A comunidade científica brigava pela sanção do PL 135 sem vetos. Para os pesquisadores, a sanção seria, ainda, uma “agenda positiva para o governo Bolsonaro”. “Isso alavancaria a economia brasileira. Há estudos que mostram que, para cada dólar investido em pesquisa, o retorno é oito vezes maior”, afirma Davidovich. “Com novos recursos, é possível respirar. É bom para a ciência e para a indústria inovadora.”

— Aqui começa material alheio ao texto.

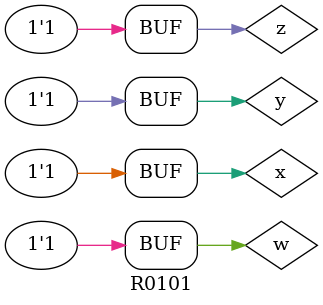
<source format=v>
/*
    -identificação: 

R0101 - 15 / 10 / 2024

Nome: Davi Cândido de Almeida
Matricula: 857859
Código de Pessoa: 1527368

*/


// ---------------------
// -- expression
// ---------------------

module f01_a (output s, input a, b, c, d);
    assign s = (~a&b&~c&~d) | (a&~b&~c&~d) | (a&~b&~c&d) | (a&b&~c&~d) | (a&b&~c&d) | (a&b&c&~d);
endmodule 



module f01_b (output s, input A, B, C, D);

    assign s = (A|B|C|D) & (A|B|C|~D) & (A|B|~C|D) & (A|B|~C|~D) & (A|~B|C|~D) & (A|~B|~C|D) & (A|~B|~C|~D) & (~A|B|~C|D) & (~A|B|~C|~D) & (~A|~B|~C|~D);

endmodule 


module f01_c (output s, input a, b, c, d);

    assign s = (a&~c) | (b&~c&~d) | (a&b&~d) ;

endmodule 


module f01_d (output s, input A, B, C, D);

    assign s = (A|B) & (A|~D) & (A|~C) & (~C|~D) & (B|~C) ;

endmodule 


module f01_e (output s, input a, b, c, d);

    assign s = ~( ~(a&~(c&c)) & ~(b&~(c&c)&~(d&d)) & ~(a&b&~(d&d)) );

endmodule 

module f01_f (output s, input A, B, C, D);

    assign s = ~( (~(A|B)) | (~(A|~(D|D))) | (~(A|~(C|C))) | (~(~(C|C)|~(D|D))) |( ~(B|~(C|C))) );

endmodule 



// ---------------------
// -- test_module
// ---------------------
module R0101;
    reg x, y, w, z;
    wire s1, s2, s3, s4, s5, s6;
    // instancias
    f01_a f01_a (s1, x, y, w, z);
    f01_b f01_b (s2, x, y, w, z);
    f01_c f01_c (s3, x, y, w, z);
    f01_d f01_d (s4, x, y, w, z);
    f01_e f01_e (s5, x, y, w, z);
    f01_f f01_f (s6, x, y, w, z);

    // valores iniciais
    initial begin: start
    x=1'bx; y=1'bx; z=1'bx; w = 1'bx; // indefinidos
    end
    // parte principal
    initial begin: main
    // identificacao
    $display(" Davi Cândido de Almeida - 857859");
    $display("\n Atividade 01)  \n");

    x=1'bx; y=1'bx; z=1'bx; w = 1'bx;
    $display(" a  b  c  d =  a) b) c) d) e) f)");
    $monitor("%2b %2b %2b %2b = %2b %2b %2b %2b %2b %2b  ", x, y, w, z, s1, s2, s3, s4, s5, s6);
    #1 x=0; y=0; w = 0; z=0; 
    #1 x=0; y=0; w = 0; z=1;
    #1 x=0; y=0; w = 1; z=0; 
    #1 x=0; y=0; w = 1; z=1; 
    #1 x=0; y=1; w = 0; z=0; 
    #1 x=0; y=1; w = 0; z=1; 
    #1 x=0; y=1; w = 1; z=0; 
    #1 x=0; y=1; w = 1; z=1; 
    #1 x=1; y=0; w = 0; z=0; 
    #1 x=1; y=0; w = 0; z=1; 
    #1 x=1; y=0; w = 1; z=0; 
    #1 x=1; y=0; w = 1; z=1; 
    #1 x=1; y=1; w = 0; z=0; 
    #1 x=1; y=1; w = 0; z=1; 
    #1 x=1; y=1; w = 1; z=0; 
    #1 x=1; y=1; w = 1; z=1; 
        
end
endmodule // test_module
/*
    -Saídas de resultados:

 Davi Cândido de Almeida - 857859

 Atividade 01)  

 a  b  c  d =  a) b) c) d) e) f)
 x  x  x  x =  x  x  x  x  x  x  
 0  0  0  0 =  0  0  0  0  0  0  
 0  0  0  1 =  0  0  0  0  0  0  
 0  0  1  0 =  0  0  0  0  0  0  
 0  0  1  1 =  0  0  0  0  0  0  
 0  1  0  0 =  1  1  1  1  1  1  
 0  1  0  1 =  0  0  0  0  0  0  
 0  1  1  0 =  0  0  0  0  0  0  
 0  1  1  1 =  0  0  0  0  0  0  
 1  0  0  0 =  1  1  1  1  1  1  
 1  0  0  1 =  1  1  1  1  1  1  
 1  0  1  0 =  0  0  0  0  0  0  
 1  0  1  1 =  0  0  0  0  0  0  
 1  1  0  0 =  1  1  1  1  1  1  
 1  1  0  1 =  1  1  1  1  1  1  
 1  1  1  0 =  1  1  1  1  1  1  
 1  1  1  1 =  0  0  0  0  0  0 


*/

/*
    -Notas:

Para compilar: iverilog -o R0101.vvp R0101.v
Para executar: vvp R0101.vvp
*/




</source>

Por sua vez, deixar a proposta caducar representaria risco para continuidade das pesquisas. “Já estamos em situação muito precária por falta de investimento”, diz. “Na prática, os estudos estão sendo interrompidos. Eles não morrem de repente: vão parando aos poucos, com equipamentos obsoletos nos laboratórios e a saída de jovens pesquisadores, muitos deles brilhantes, para o exterior.”

Parte dos estudos financiados pelo fundo estão voltados à covid-19

Atualmente, boa parte dos estudos financiados pelo FNDCT está voltada para o combate à covid-19, segundo pesquisadores. Os projetos vão desde investigar tratamentos para a doença a desenvolver novos equipamentos hospitalares e exames.

Um deles, por exemplo, pretende incorporar ao SUS um novo teste do tipo RT-PCR, o único capaz de detectar casos ativos da doença e que tem sido um dos maiores gargalos do Brasil durante a pandemia. Com a inovação, o exame seria feito por meio da coleta de saliva, mais confortável e com resultado em cerca de 30 minutos.

Reitora da Universidade Federal de São Paulo (Unifesp), Soraya Smaili lembra que a pandemia provocou aumento de investimento em pesquisa em outros países, a exemplo de Espanha, Alemanha e Estados Unidos. “Quando não tem ciência, não tem vacina, não tem mecanismos de vigilância, não tem tratamento. A ciência salva vidas.”

“Estamos falando de recursos que poderiam ser aplicados em um sistema que está profundamente limitado”, afirma a reitora, que aguardava a sanção com “bastante esperança e ansiedade”. “Nós tivemos queda de recursos no orçamento dos Ministérios da Educação e da Ciência e Tecnologia, além de autarquias como Capes e CNPq.”

Os pesquisadores explicam ainda que, apesar de haver outros mecanismos de financiamento, inclusive com a iniciativa privada, o Estado acaba concentrando gastos em pesquisa básica e aplicada. Por causa dos riscos, o mais comum é que grandes empresas destinem recursos já na fase de desenvolvimento de produto.

Essa realidade é constatada mesmo em países com maior tradição da iniciativa privada, como os Estados Unidos. “Por mais que haja doações, nunca supera o investimento público”, diz Soraya.